Directions:
Please count the lines in the items below that contain the string "bottom". Reply with that number alone.

Data entries:
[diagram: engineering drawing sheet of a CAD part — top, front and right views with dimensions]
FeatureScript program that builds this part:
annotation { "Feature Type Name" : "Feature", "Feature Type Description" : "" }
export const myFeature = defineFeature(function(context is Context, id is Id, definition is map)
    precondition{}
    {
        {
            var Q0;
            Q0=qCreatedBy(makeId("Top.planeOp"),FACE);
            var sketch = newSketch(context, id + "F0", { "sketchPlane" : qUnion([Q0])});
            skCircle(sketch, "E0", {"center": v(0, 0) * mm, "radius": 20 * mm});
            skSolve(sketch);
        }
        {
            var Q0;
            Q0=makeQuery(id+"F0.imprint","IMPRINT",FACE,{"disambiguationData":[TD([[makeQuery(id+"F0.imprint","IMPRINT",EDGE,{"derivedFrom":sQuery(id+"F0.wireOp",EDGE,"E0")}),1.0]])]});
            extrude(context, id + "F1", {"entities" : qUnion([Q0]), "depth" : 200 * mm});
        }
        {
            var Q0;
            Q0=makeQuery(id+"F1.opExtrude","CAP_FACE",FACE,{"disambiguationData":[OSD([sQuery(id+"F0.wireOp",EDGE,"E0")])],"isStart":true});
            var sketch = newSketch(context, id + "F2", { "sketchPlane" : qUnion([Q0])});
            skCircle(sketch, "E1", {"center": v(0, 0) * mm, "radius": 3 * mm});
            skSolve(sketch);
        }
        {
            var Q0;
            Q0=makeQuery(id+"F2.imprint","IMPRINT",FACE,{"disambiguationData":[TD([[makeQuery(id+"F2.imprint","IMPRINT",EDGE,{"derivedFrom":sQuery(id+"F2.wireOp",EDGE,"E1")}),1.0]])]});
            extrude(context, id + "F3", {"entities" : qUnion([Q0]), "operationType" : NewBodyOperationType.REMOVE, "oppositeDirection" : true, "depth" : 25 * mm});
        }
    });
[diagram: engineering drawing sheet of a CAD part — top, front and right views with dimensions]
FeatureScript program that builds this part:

---

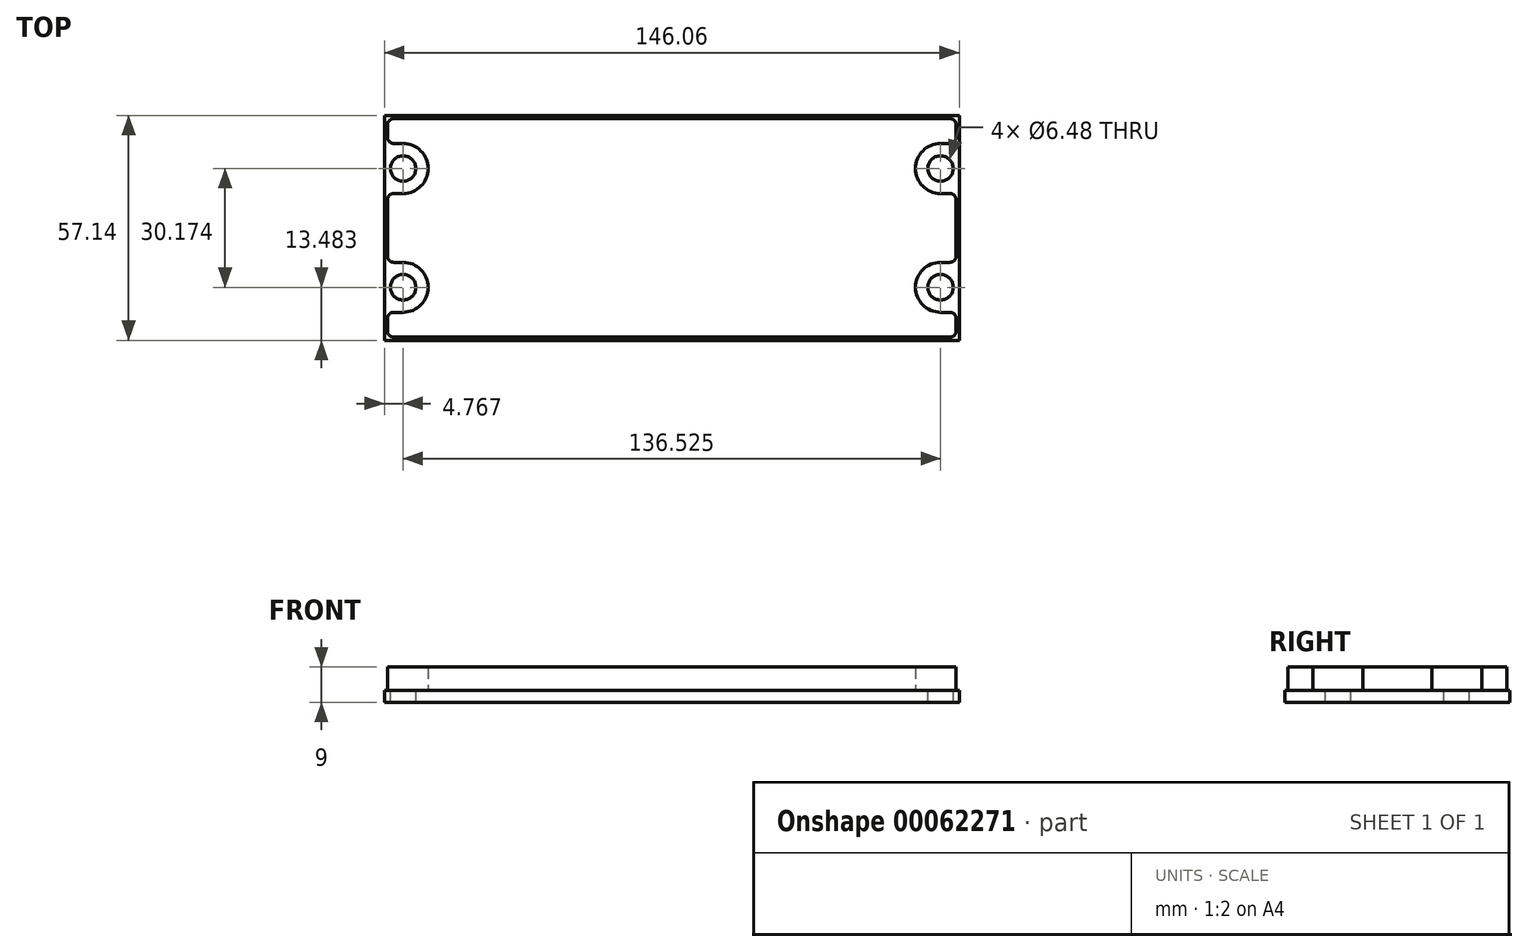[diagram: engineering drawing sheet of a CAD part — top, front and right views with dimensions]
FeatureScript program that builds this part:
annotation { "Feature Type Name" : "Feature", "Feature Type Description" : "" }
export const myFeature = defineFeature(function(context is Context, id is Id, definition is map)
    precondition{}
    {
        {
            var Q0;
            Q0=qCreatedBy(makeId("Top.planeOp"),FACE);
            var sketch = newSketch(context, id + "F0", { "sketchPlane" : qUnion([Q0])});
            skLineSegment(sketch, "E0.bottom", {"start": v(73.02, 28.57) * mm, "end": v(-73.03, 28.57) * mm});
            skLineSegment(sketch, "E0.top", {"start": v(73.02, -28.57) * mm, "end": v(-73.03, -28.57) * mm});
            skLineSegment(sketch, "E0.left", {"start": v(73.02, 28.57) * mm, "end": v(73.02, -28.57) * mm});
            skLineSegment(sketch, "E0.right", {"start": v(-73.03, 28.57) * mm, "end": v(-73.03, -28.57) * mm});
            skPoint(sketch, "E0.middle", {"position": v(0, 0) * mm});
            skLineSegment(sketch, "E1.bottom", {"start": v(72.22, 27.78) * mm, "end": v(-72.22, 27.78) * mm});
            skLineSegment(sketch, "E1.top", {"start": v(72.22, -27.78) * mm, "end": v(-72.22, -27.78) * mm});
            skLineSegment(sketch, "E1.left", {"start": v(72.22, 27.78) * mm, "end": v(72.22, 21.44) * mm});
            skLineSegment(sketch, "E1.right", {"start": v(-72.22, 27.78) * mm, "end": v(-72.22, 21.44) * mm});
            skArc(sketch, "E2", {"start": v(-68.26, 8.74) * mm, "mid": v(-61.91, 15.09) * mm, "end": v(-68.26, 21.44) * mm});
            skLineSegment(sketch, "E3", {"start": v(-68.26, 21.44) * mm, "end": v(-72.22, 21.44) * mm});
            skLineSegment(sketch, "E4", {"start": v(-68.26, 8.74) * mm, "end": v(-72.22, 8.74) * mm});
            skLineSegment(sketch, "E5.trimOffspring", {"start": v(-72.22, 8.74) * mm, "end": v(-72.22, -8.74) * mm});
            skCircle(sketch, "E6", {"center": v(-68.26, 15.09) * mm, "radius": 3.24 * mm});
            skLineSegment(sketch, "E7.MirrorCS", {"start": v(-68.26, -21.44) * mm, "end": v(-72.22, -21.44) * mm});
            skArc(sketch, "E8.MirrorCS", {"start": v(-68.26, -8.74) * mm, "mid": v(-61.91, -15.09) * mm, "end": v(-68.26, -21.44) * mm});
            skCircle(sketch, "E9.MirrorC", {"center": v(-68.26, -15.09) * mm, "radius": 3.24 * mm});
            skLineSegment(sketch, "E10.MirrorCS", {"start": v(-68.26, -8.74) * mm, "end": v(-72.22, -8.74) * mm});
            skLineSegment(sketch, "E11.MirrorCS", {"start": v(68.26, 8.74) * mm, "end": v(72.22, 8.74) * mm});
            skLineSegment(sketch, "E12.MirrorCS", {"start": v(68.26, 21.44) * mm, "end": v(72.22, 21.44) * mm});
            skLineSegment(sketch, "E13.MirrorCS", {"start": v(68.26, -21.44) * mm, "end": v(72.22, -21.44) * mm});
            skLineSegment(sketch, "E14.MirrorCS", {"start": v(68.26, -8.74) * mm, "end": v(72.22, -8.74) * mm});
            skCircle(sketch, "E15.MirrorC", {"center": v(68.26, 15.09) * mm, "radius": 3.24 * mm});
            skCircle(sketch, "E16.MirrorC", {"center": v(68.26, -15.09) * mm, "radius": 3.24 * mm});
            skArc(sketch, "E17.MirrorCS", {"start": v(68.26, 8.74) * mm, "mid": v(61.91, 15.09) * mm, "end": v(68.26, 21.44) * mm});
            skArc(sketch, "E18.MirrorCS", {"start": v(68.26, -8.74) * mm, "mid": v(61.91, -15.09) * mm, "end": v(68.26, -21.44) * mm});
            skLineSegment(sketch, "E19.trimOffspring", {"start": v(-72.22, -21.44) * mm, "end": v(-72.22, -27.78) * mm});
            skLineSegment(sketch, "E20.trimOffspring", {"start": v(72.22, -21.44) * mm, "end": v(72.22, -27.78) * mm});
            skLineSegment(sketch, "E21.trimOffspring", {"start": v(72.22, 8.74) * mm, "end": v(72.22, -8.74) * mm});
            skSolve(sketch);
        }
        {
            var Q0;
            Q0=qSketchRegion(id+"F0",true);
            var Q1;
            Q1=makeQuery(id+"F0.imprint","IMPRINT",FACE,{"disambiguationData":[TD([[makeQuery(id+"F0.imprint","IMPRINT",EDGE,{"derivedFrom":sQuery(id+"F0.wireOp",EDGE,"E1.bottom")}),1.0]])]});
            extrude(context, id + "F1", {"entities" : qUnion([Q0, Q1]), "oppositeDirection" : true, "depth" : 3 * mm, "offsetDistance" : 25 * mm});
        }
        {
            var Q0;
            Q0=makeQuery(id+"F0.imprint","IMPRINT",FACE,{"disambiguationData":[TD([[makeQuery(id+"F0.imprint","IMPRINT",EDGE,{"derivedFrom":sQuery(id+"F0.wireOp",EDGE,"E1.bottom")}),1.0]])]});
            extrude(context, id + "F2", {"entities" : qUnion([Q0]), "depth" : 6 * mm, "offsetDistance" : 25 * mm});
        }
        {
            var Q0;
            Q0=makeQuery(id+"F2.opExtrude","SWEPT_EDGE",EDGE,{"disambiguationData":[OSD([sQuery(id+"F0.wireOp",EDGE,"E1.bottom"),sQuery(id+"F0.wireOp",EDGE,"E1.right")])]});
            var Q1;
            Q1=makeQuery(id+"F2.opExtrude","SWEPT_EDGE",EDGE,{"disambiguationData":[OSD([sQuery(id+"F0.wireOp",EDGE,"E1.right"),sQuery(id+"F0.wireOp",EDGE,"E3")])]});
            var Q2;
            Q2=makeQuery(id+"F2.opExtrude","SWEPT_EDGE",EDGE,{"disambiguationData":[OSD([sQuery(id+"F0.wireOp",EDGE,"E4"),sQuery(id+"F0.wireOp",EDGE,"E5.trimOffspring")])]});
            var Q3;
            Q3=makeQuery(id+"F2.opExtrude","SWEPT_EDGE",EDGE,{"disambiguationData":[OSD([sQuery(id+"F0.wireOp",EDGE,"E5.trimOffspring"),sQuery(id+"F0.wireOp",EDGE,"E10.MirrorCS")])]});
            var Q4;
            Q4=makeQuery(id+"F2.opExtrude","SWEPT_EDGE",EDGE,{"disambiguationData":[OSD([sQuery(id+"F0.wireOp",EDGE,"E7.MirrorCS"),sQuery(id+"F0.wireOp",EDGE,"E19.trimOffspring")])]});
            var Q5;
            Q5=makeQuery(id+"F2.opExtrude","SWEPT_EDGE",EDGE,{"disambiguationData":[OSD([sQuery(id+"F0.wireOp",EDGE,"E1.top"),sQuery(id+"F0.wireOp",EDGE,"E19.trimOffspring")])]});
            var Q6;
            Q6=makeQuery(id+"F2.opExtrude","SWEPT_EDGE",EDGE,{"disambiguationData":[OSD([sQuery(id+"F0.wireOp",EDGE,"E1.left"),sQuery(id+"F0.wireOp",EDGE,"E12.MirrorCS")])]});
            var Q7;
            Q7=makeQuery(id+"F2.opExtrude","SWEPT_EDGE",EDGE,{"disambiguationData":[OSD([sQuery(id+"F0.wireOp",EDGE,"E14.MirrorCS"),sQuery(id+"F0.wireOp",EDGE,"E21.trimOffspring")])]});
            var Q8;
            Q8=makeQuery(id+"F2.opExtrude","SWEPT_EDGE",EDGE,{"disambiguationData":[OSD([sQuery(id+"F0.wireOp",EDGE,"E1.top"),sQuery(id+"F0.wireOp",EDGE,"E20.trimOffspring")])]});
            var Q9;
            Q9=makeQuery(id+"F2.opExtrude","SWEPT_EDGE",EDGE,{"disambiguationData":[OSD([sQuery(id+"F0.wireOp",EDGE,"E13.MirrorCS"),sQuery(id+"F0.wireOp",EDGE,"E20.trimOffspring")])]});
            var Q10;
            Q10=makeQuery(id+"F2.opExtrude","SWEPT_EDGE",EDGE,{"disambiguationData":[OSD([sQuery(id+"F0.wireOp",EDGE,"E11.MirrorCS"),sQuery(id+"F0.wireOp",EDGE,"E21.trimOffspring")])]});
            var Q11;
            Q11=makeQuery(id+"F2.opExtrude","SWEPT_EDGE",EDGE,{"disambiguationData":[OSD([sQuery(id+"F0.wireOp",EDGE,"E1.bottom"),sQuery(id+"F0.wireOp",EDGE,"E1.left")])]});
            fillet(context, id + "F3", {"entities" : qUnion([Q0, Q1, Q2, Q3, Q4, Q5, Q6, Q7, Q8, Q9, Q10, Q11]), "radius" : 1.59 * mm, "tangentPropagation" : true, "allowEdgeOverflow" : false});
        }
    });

* * *

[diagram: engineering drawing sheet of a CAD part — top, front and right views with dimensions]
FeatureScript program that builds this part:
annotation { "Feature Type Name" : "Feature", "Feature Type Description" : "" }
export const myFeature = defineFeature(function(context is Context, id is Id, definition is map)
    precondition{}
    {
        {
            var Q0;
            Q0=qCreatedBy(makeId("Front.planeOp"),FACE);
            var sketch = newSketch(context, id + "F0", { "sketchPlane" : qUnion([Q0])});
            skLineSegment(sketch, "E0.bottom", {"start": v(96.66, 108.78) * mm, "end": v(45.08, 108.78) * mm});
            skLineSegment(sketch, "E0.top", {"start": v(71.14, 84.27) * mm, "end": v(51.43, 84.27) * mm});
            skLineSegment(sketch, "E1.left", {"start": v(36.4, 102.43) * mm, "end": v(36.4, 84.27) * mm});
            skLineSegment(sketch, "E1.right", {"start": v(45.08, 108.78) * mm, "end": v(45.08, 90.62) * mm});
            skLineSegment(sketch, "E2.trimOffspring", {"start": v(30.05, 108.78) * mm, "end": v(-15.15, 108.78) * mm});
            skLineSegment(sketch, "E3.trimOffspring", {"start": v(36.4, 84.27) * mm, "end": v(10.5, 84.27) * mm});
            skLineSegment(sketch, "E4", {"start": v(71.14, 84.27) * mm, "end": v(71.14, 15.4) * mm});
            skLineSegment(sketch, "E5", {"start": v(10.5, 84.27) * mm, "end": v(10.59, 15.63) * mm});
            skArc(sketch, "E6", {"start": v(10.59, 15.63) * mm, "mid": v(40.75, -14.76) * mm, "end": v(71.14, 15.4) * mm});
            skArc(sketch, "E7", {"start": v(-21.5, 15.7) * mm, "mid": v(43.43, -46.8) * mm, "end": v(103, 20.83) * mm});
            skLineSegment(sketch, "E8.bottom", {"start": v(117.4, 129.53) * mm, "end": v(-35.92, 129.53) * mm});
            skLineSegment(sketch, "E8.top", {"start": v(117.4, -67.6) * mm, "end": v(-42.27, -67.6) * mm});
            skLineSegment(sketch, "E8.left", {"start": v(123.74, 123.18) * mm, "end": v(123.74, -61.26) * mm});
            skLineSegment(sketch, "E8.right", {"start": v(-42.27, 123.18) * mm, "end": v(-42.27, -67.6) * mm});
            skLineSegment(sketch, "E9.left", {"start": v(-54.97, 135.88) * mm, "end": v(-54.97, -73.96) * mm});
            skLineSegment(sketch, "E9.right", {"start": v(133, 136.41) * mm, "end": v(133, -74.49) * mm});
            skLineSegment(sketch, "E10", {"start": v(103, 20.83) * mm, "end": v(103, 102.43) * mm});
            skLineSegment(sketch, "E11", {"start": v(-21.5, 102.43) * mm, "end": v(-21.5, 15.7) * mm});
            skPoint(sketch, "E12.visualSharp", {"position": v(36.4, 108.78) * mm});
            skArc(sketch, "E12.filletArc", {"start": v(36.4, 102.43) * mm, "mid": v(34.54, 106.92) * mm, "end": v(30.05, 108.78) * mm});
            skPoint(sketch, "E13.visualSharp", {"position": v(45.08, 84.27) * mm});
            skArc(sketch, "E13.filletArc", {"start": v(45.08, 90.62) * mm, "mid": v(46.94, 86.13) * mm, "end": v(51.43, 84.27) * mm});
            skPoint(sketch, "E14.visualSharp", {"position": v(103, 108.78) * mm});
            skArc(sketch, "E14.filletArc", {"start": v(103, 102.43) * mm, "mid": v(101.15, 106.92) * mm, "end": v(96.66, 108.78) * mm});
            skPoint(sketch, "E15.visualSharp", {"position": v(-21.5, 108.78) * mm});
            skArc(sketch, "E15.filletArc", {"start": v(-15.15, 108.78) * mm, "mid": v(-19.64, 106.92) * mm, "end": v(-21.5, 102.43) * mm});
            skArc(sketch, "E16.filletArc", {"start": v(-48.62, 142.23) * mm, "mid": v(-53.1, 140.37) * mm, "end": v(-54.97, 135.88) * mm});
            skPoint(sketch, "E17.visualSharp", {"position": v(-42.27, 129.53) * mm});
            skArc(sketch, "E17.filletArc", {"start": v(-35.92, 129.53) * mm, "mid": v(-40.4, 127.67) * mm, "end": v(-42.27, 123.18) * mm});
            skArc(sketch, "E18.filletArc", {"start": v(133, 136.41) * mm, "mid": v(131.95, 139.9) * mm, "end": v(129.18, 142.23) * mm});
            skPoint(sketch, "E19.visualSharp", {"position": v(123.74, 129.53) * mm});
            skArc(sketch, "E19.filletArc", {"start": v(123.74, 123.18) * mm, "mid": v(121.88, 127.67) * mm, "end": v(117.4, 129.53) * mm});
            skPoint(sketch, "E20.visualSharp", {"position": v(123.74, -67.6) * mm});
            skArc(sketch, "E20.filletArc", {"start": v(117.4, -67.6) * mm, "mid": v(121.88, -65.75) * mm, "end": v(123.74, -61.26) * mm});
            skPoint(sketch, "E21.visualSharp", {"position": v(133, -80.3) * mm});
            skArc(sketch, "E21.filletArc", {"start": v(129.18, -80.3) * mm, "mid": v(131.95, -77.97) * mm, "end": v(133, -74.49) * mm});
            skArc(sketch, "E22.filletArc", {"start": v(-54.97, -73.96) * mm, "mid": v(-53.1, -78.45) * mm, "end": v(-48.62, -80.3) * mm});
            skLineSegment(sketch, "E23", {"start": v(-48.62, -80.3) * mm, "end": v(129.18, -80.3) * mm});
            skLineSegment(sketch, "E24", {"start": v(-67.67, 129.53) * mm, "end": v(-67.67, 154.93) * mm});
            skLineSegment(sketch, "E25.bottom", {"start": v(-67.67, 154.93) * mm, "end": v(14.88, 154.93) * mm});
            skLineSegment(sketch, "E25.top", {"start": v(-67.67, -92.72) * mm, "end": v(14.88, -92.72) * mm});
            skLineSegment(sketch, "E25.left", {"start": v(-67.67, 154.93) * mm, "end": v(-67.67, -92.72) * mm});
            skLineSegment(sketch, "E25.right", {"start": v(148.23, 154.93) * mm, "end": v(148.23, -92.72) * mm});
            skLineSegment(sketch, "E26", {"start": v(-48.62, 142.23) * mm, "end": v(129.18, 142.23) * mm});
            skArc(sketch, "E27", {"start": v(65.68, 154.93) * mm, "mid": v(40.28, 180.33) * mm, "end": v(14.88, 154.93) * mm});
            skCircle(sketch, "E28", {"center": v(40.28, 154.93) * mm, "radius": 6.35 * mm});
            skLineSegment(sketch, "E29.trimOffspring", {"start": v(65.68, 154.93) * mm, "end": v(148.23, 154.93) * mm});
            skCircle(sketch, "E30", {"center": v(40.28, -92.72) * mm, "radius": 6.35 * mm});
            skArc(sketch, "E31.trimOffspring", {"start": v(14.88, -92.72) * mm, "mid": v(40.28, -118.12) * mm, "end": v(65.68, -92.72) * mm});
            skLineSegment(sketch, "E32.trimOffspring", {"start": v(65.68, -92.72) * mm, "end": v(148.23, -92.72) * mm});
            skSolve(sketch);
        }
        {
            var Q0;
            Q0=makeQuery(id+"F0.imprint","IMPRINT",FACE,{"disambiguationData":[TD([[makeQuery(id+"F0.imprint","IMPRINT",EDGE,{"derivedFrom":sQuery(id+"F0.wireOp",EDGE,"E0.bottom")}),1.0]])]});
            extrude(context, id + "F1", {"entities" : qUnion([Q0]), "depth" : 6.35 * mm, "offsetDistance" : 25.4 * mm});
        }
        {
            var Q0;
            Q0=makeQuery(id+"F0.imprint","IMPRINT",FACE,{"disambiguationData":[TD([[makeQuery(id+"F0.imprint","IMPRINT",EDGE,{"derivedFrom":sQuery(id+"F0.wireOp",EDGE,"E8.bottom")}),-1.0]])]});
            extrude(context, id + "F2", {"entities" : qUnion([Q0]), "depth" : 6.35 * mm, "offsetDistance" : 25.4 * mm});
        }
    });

Exercise answer:
11